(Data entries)

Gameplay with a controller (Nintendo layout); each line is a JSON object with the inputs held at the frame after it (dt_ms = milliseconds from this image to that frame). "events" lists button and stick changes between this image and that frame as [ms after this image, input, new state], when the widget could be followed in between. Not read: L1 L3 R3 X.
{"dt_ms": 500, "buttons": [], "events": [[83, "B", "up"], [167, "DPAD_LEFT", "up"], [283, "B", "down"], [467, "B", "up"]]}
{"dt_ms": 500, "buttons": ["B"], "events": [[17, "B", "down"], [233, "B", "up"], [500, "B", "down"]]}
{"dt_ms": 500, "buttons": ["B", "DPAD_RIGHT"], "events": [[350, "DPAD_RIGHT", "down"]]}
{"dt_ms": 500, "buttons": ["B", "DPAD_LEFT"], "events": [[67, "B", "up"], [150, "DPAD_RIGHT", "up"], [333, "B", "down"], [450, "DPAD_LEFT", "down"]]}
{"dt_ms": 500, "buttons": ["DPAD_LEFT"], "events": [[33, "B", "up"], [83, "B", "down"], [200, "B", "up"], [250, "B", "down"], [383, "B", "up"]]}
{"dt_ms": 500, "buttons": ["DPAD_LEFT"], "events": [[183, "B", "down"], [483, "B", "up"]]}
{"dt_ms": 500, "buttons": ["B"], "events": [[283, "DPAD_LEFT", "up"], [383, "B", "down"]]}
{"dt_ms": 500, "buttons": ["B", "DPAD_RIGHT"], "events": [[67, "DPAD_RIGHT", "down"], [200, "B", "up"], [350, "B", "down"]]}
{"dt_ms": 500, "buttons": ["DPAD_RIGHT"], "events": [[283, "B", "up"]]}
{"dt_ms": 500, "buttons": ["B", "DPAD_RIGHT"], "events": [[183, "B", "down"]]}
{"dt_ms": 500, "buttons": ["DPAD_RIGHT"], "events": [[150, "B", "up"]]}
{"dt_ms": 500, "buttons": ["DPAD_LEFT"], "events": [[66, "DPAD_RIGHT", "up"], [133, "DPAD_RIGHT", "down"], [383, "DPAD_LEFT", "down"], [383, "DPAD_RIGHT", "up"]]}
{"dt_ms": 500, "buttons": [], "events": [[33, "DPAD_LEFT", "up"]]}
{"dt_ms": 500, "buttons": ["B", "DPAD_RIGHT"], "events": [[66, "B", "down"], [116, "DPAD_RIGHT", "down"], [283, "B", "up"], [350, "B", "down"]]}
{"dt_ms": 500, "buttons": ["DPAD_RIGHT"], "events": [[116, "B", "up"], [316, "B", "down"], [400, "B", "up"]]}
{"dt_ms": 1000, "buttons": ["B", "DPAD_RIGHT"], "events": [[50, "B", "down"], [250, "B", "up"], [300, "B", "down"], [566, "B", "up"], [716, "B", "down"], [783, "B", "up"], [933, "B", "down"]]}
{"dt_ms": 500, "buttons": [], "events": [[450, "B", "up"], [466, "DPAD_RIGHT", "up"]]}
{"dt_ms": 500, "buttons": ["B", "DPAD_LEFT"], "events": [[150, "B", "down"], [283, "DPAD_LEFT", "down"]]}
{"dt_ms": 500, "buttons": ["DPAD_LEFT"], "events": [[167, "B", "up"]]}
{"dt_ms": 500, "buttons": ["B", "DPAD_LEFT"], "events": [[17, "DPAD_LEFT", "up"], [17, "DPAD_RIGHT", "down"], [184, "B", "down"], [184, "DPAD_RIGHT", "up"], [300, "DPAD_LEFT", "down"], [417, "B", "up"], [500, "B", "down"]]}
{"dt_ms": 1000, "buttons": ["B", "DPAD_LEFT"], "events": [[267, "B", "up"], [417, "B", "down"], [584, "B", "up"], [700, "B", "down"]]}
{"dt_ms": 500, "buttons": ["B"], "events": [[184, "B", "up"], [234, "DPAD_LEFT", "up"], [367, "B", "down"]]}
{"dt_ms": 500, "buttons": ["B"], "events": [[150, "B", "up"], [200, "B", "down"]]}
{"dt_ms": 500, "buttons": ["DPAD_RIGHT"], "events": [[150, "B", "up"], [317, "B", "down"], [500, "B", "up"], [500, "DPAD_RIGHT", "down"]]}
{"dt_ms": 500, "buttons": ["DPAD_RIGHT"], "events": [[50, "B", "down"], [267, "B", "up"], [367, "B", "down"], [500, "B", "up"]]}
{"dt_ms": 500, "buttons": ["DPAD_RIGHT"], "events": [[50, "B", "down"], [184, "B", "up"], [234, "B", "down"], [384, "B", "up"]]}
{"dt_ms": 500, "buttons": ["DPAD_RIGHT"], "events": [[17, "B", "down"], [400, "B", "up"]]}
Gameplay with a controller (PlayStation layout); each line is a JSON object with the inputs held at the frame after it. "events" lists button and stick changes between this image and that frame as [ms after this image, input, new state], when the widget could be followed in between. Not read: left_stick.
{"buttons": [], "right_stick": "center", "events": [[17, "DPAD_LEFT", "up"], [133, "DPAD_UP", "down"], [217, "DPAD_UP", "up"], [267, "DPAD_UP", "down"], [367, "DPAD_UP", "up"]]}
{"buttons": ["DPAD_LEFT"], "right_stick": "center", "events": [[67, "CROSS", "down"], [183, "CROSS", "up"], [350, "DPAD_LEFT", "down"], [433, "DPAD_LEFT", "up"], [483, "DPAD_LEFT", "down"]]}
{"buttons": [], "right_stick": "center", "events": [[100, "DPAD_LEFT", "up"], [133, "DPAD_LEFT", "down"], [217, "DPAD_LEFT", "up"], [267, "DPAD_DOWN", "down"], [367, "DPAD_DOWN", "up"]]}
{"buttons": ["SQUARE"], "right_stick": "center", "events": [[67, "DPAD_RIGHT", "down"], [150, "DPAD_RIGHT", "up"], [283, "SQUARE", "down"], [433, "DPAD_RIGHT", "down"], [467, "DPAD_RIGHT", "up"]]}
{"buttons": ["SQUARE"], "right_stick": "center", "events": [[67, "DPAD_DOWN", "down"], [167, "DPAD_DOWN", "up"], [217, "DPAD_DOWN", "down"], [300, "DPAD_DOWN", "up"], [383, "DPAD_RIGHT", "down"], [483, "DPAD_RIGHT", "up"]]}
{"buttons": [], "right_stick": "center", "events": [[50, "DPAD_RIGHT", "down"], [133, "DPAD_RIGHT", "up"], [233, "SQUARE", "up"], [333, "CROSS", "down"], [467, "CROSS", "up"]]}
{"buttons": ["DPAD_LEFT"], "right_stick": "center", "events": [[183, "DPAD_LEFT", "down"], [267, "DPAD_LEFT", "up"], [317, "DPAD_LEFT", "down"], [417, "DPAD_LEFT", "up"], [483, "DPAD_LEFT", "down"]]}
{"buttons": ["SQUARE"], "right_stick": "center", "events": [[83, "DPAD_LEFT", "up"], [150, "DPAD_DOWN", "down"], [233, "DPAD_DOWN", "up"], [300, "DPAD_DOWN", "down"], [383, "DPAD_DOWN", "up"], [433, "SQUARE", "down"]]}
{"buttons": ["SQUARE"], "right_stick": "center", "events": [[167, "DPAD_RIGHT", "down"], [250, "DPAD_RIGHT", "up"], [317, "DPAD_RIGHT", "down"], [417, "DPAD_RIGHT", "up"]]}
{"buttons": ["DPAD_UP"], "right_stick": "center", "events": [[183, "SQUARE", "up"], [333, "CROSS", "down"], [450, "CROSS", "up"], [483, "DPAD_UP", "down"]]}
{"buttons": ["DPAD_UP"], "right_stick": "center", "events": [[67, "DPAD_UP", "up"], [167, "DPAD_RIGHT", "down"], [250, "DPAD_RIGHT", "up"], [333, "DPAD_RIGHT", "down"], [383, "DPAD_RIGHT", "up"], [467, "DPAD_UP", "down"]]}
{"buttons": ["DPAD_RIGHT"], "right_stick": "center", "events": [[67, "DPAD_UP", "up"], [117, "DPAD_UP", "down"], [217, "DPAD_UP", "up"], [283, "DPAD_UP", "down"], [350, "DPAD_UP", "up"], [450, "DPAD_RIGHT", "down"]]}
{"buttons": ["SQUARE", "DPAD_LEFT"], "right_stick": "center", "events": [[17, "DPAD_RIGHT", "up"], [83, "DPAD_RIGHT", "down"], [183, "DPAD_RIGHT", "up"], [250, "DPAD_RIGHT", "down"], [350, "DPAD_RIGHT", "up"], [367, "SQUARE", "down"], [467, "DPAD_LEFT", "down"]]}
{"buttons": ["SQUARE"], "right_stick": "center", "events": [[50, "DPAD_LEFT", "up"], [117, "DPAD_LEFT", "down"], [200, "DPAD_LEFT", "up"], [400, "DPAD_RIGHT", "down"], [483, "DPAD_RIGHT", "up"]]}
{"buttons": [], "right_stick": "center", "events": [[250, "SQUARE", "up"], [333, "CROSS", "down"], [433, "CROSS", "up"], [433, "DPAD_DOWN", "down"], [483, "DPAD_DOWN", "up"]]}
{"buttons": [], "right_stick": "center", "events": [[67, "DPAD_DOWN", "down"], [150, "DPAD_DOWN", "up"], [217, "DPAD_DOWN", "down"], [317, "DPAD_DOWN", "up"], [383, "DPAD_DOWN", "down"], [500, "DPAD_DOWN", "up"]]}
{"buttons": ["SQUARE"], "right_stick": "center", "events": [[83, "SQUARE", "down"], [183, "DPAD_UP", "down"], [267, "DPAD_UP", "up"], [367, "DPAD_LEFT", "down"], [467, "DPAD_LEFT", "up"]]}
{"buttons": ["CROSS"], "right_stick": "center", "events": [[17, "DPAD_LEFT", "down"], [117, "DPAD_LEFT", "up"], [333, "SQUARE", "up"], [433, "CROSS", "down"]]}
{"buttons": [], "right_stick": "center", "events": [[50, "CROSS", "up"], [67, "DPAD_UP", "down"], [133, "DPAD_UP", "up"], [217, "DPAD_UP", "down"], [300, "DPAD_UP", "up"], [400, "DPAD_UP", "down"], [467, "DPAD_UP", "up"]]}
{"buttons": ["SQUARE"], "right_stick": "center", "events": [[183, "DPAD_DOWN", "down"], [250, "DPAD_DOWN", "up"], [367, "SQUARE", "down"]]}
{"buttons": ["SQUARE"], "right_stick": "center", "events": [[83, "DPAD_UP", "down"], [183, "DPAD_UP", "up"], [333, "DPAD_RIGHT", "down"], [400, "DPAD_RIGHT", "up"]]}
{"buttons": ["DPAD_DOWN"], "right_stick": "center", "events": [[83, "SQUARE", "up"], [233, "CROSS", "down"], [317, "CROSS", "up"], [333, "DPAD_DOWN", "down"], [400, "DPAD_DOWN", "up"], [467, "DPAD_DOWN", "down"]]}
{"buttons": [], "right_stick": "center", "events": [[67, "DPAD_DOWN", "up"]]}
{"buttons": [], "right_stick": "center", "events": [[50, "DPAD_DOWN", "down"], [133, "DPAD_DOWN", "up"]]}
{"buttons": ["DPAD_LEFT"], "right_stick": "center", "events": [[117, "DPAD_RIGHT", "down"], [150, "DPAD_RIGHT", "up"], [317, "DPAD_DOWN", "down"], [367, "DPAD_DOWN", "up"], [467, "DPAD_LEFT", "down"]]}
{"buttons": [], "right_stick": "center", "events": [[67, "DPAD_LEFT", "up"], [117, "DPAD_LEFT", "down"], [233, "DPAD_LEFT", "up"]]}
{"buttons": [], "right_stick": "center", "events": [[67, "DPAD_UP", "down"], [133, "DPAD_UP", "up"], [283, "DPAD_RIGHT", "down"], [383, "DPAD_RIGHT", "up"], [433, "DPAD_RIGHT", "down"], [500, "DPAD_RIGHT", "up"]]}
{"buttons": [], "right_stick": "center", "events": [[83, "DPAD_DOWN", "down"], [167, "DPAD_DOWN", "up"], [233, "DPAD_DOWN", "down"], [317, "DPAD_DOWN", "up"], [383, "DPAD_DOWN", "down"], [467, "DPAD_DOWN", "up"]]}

**What you have to do**
Gather each line from the entries above that includes the word "held".

**Finished task**
Gameplay with a controller (Nintendo layout); each line is a JSON object with the inputs held at the frame after it (dt_ms = milliseconds from this image to that frame). "events" lists button and stick changes between this image and that frame as [ms after this image, input, new state], when the widget could be followed in between. Not read: L1 L3 R3 X.
Gameplay with a controller (PlayStation layout); each line is a JSON object with the inputs held at the frame after it. "events" lists button and stick changes between this image and that frame as [ms after this image, input, new state], when the widget could be followed in between. Not read: left_stick.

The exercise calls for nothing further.